(Nine-parameter box outputs)
*** Block opens ***

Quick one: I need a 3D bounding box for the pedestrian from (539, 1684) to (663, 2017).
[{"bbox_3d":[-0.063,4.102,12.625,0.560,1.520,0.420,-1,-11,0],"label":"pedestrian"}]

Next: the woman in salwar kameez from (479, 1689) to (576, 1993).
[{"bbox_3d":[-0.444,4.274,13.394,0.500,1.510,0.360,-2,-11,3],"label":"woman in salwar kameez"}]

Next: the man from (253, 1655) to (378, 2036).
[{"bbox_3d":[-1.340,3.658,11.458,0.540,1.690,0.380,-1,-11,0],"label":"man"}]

*** Block closes ***

• **PROBLEM STATEMENT**: Exact repetition is required: return every record shown above.

• **TASK RESPONSE**:
Quick one: I need a 3D bounding box for the pedestrian from (539, 1684) to (663, 2017).
[{"bbox_3d":[-0.063,4.102,12.625,0.560,1.520,0.420,-1,-11,0],"label":"pedestrian"}]

Next: the woman in salwar kameez from (479, 1689) to (576, 1993).
[{"bbox_3d":[-0.444,4.274,13.394,0.500,1.510,0.360,-2,-11,3],"label":"woman in salwar kameez"}]

Next: the man from (253, 1655) to (378, 2036).
[{"bbox_3d":[-1.340,3.658,11.458,0.540,1.690,0.380,-1,-11,0],"label":"man"}]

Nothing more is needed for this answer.